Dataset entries
━━━━━━━━━━

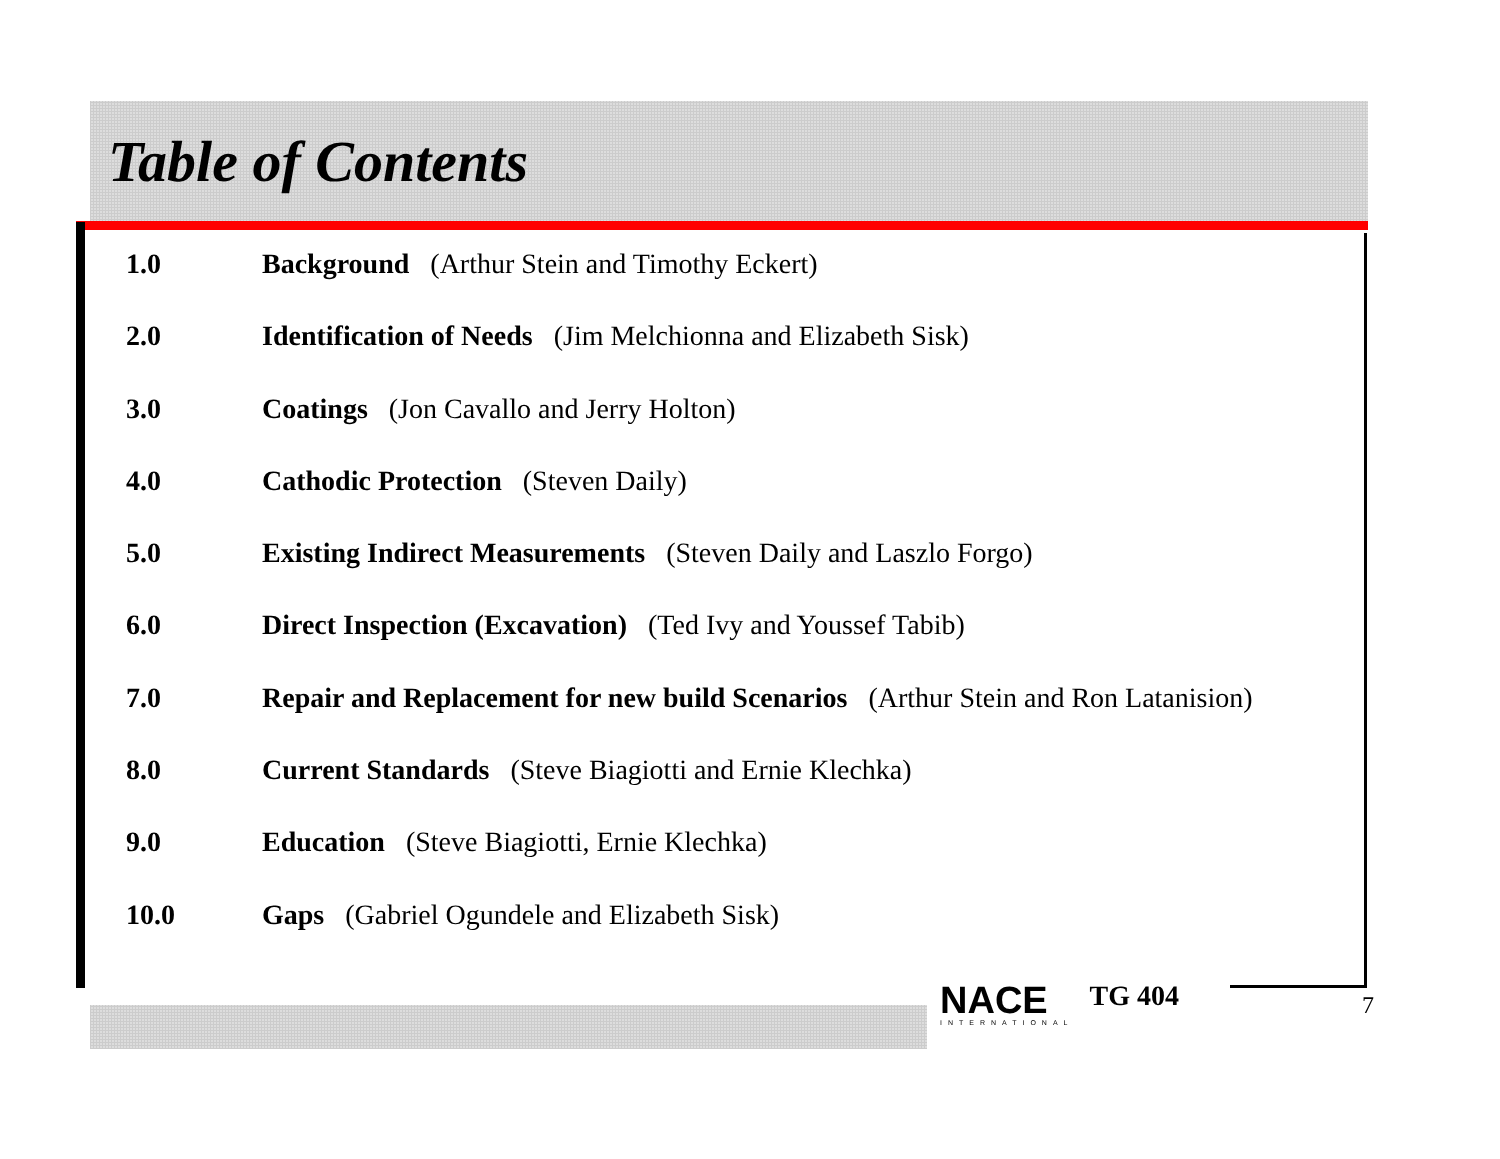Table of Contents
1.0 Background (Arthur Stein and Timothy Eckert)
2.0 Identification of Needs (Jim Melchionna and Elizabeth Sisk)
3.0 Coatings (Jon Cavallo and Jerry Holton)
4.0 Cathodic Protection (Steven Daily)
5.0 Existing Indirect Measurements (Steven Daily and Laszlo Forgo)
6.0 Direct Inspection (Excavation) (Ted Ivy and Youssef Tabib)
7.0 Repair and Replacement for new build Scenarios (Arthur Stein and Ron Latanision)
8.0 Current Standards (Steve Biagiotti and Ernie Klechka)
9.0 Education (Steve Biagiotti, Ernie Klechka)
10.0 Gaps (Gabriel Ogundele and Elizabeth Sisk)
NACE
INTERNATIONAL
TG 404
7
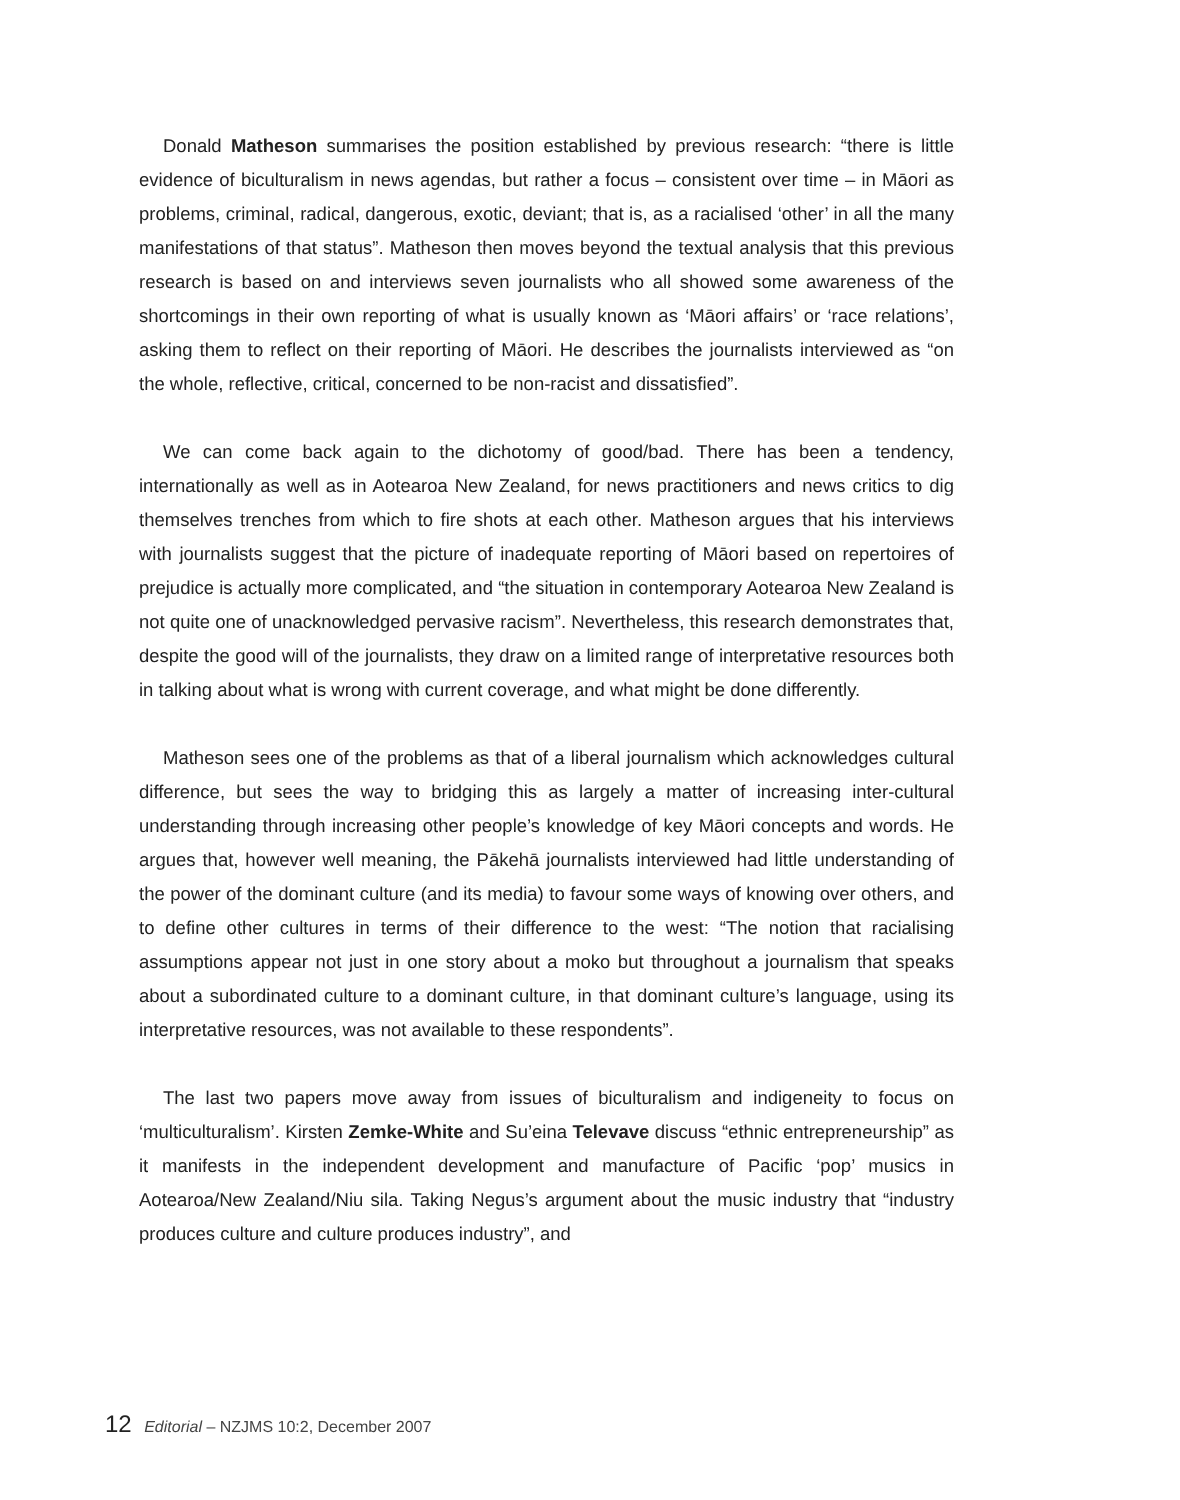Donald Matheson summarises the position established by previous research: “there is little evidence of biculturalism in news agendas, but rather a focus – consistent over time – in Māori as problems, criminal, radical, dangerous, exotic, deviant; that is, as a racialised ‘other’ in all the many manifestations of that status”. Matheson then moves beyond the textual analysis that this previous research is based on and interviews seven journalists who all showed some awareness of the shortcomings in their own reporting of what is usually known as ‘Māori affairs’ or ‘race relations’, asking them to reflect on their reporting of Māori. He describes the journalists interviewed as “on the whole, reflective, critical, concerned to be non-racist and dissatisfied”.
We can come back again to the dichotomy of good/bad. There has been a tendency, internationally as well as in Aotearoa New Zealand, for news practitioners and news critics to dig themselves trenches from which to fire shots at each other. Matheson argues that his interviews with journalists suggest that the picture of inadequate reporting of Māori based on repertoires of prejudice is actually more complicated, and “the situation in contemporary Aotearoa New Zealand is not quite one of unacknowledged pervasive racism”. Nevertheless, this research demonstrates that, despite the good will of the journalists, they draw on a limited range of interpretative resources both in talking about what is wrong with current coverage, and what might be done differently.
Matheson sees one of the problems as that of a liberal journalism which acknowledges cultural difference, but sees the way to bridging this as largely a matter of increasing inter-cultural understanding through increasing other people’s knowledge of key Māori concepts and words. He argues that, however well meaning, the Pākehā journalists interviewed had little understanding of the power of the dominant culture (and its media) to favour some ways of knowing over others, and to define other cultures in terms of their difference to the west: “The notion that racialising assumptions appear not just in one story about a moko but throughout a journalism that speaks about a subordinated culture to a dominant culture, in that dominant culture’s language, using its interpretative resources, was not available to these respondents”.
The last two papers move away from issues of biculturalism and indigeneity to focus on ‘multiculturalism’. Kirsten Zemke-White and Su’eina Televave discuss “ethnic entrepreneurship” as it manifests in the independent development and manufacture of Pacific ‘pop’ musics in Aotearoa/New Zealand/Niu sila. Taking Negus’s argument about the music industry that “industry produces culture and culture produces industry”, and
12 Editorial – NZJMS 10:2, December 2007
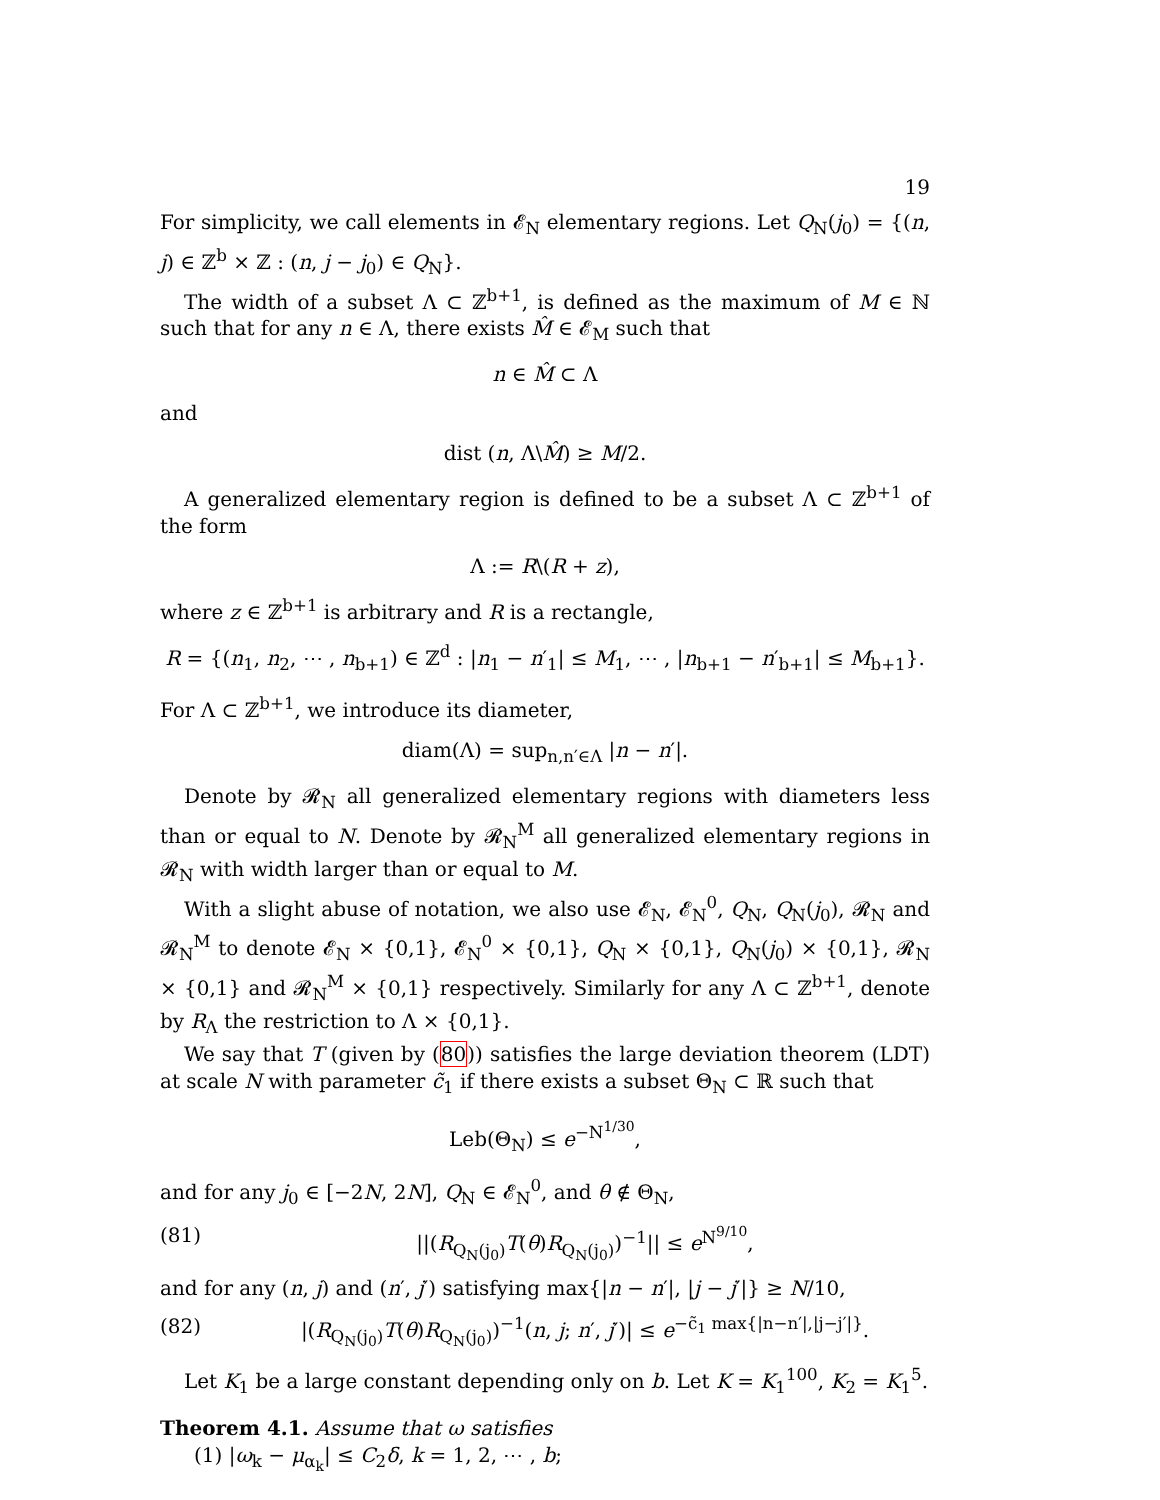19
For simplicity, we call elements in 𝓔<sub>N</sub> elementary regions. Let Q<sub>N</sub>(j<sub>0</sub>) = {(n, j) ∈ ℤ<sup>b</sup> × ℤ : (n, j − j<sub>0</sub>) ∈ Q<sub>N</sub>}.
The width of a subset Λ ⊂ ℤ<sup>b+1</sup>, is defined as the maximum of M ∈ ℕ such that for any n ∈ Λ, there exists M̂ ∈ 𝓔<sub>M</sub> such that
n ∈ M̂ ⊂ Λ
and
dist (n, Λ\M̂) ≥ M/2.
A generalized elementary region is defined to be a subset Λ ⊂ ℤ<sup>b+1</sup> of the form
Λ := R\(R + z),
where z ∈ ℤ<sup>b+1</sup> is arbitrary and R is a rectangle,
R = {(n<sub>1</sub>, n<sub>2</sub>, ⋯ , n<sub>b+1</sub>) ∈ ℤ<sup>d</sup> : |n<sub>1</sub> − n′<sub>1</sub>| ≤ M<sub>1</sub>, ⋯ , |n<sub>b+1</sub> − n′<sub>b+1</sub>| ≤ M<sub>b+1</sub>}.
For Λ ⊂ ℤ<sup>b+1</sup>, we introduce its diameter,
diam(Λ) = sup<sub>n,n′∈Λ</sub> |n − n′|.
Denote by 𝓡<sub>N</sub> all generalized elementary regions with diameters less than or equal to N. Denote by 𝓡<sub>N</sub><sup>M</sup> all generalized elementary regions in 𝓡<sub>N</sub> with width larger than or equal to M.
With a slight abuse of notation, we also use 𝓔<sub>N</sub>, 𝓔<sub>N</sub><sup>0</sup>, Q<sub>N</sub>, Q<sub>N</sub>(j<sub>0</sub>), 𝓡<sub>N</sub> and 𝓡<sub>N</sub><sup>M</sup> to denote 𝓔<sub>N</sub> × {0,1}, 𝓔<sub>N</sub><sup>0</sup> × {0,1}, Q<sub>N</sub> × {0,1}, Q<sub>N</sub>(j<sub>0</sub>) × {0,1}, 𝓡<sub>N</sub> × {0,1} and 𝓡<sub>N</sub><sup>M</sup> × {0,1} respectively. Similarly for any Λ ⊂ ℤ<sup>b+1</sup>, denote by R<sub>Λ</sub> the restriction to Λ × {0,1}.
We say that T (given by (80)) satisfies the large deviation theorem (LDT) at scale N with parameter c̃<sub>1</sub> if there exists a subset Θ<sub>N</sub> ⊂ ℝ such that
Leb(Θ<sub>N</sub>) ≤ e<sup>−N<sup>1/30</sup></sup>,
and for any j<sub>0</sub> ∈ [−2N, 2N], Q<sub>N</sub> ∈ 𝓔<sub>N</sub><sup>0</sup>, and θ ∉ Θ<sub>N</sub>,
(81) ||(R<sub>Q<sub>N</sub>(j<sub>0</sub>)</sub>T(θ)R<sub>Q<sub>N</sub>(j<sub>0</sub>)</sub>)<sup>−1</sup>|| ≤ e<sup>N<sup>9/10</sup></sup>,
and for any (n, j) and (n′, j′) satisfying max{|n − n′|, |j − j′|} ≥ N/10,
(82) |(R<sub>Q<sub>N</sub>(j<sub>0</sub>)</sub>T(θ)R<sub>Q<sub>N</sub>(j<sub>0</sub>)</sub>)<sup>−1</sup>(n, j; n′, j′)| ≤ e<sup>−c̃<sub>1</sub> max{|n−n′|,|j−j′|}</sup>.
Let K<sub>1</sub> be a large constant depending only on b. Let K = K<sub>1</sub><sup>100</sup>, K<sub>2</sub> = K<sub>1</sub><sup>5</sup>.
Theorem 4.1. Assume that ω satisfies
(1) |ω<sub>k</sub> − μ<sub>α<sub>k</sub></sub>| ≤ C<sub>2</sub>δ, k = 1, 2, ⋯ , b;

━━━━━━━━━━

**What the task requires:** State only how many lines above contain "satisfies".

**Reply to the task:** 2